Слушаю я её, как она понемножку накаляется, сама себя заводит, слушаю и потихоньку балдею. Ничего толком сообразить не могу. В голове какая-то глупость вертится: одним человеком меньше — одним человеком больше.
— Она мне толкует, — говорит Гута, — ребёнок, мол, от сталкера, чего тебе уродов плодить? Проходимец он, говорит, ни семьи у вас не будет, ничего. Сегодня он на воле, завтра — в тюрьме. А только мне всё равно, я на всё готова. Я и сама могу. Сама рожу, сама подниму, сама человеком сделаю. И без тебя обойдусь. Только ты ко мне больше не подходи, на порог не пущу…
— Гута, — говорю, — девочка моя! Да подожди ты… — А сам не могу, смех меня разбирает какой-то нервный, идиотский. — Ласточка моя, — говорю, — чего же ты меня гонишь, в самом деле?
Я хохочу как последний дурак, а она остановилась, уткнулась мне в грудь и ревёт.
— Как же мы теперь будем, Рэд? — говорит она сквозь слёзы. — Как же мы теперь будем?
2. Рэдрик Шухарт, 28 лет, женат, без определённых занятий
Рэдрик Шухарт лежал за могильным камнем и, отведя рукой ветку рябины, глядел на дорогу. Прожектора патрульной машины метались по кладбищу и время от времени били его по глазам, и тогда он зажмуривался и задерживал дыхание.

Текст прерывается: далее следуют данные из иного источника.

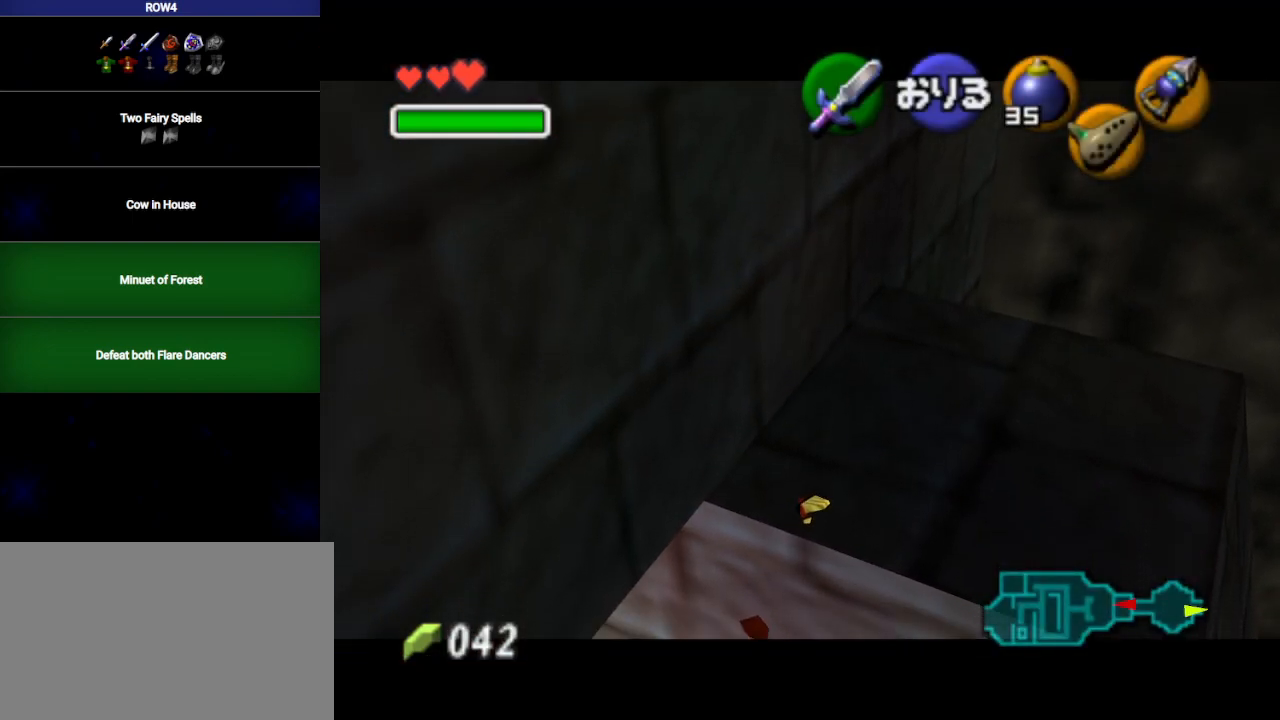
{"buttons": ["L1"], "left_stick": "up", "right_stick": "center", "events": [[350, "A", "down"], [417, "A", "up"], [483, "left_stick", "up"]]}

Прошло уже два часа, а на дороге всё оставалось по-прежнему. Машина, мерно клокоча двигателем, работающим вхолостую, стояла на месте и всё шарила своими тремя прожекторами по запущенным могилам, по покосившимся ржавым крестам и по плитам, по неряшливо разросшимся кустам рябины, по гребню трёхметровой стены, обрывавшейся слева. Патрульные боялись Зоны. Они даже не выходили из машины. Здесь, возле кладбища, они даже не решались стрелять. Иногда до Рэдрика доносились приглушённые голоса, иногда он видел, как из машины вылетал огонёк сигаретного окурка и катился по шоссе, подпрыгивая и рассыпая слабые красноватые искры. Было очень сыро, недавно прошёл дождь, и даже сквозь непромокаемый комбинезон Рэдрик ощущал влажный холод.

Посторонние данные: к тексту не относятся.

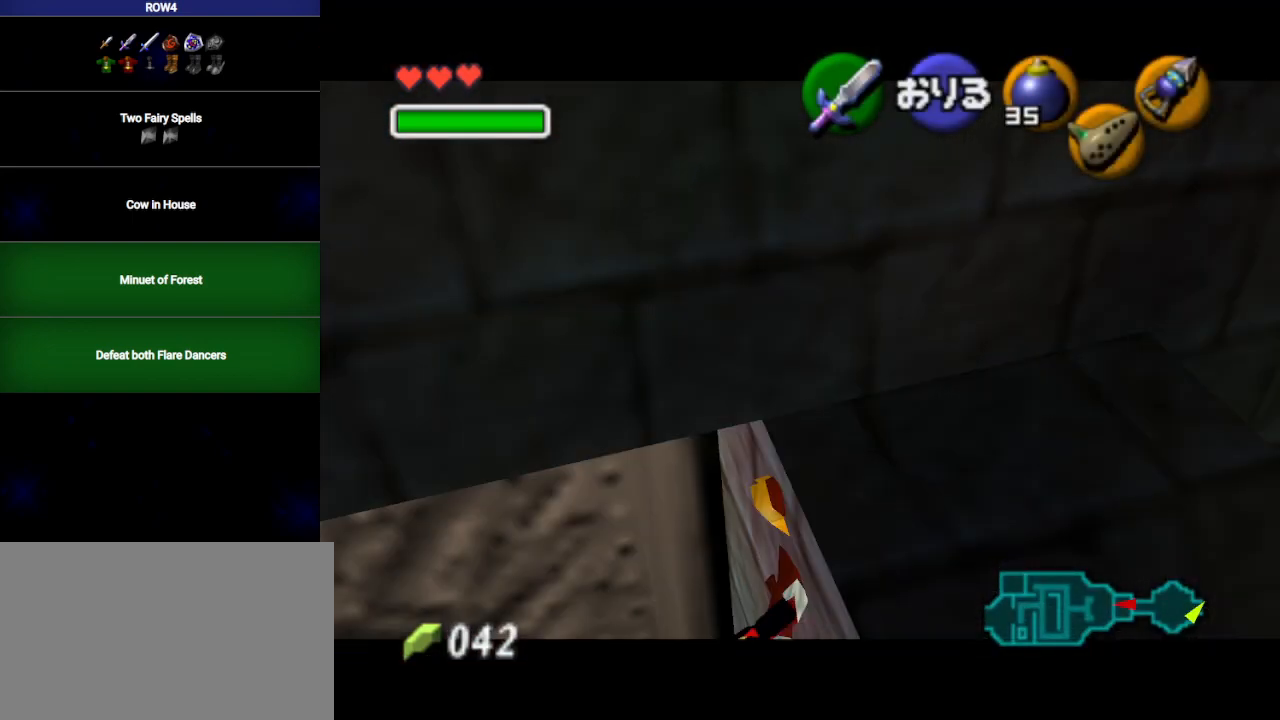
{"buttons": ["L1"], "left_stick": "up", "right_stick": "center", "events": [[33, "B", "down"], [67, "B", "up"], [133, "B", "down"], [167, "B", "up"], [233, "B", "down"], [283, "B", "up"], [350, "B", "down"], [417, "B", "up"]]}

Он осторожно отпустил ветку, повернул голову и прислушался. Где-то справа, не очень далеко, но и не близко, здесь же на кладбище был кто-то ещё. Там снова прошуршала листва и вроде бы посыпалась земля, а потом с негромким стуком упало тяжёлое и твёрдое. Рэдрик осторожно, не поворачиваясь, пополз задом, прижимаясь к мокрой траве. Снова над головой скользнул прожекторный луч. Рэдрик замер, следя за его бесшумным движением, ему показалось, что между крестами сидит на могиле неподвижный человек в чёрном. Сидит, не скрываясь, прислонившись спиной к мраморному обелиску, повернув в сторону Рэдрика белое лицо с тёмными ямами глаз. На самом деле Рэдрик не видел и за долю секунды не мог увидеть всех этих подробностей, но он представлял себе, как это должно было выглядеть. Он отполз ещё на несколько шагов, нащупал за пазухой флягу, вытащил её и некоторое время полежал, прижимая к щеке тёплый металл. Затем, не выпуская фляги из рук, пополз дальше. Он больше не прислушивался и не смотрел по сторонам.

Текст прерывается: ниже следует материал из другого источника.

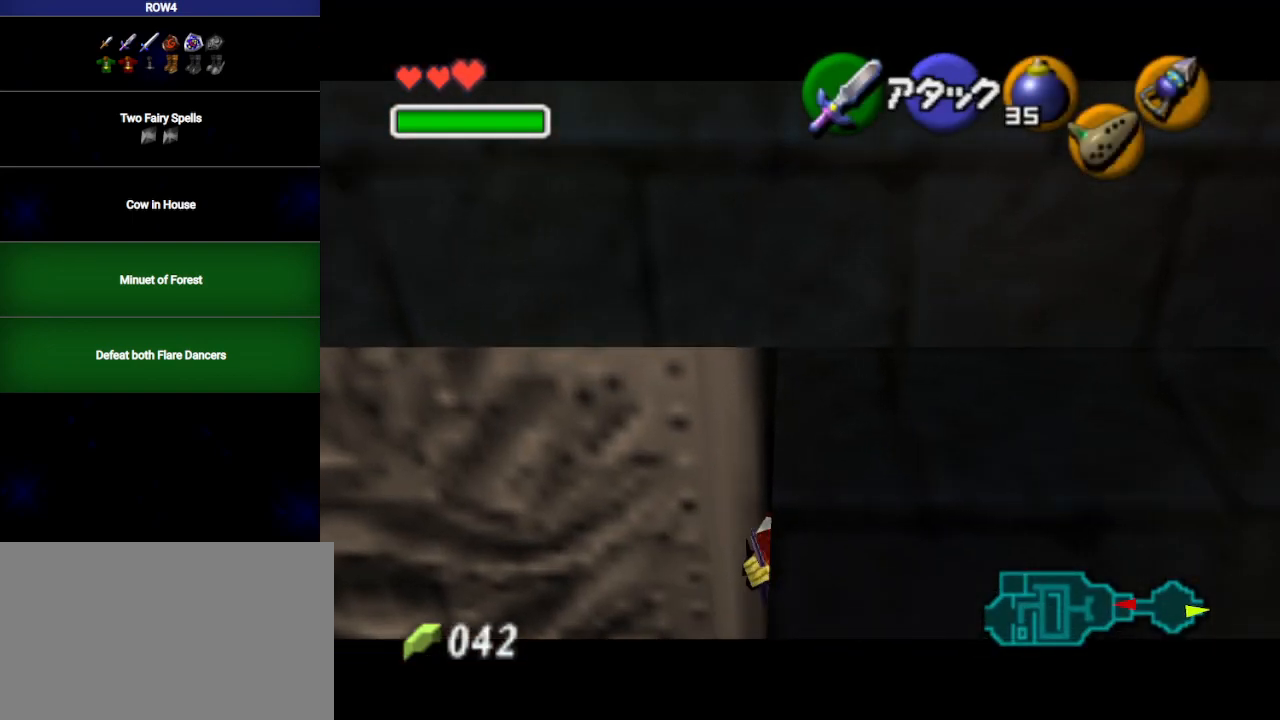
{"buttons": ["L1"], "left_stick": "up", "right_stick": "center", "events": []}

В ограде был пролом, и у самого пролома на расстеленном просвинцованном плаще лежал Барбридж. Он по-прежнему лежал на спине, оттягивая обеими руками воротник свитера, и тихонько, мучительно кряхтел, то и дело срываясь на стоны. Рэдрик сел рядом с ним и отвинтил колпачок у фляги. Потом он осторожно запустил руку под голову Барбриджа, всей ладонью ощущая липкую от пота, горячую лысину, и приложил горлышко фляги к губам старика. Было темно, но в слабых отсветах прожекторов Рэдрик видел широко раскрытые и словно бы остекленевшие глаза Барбриджа, чёрную щетину, покрывавшую его щёки. Барбридж жадно глотнул несколько раз, а затем беспокойно задвигался, ощупывая рукой мешок с хабаром.
— Вернулся… — проговорил старик. — Хороший парень… Рыжий… Не бросишь старика… подыхать…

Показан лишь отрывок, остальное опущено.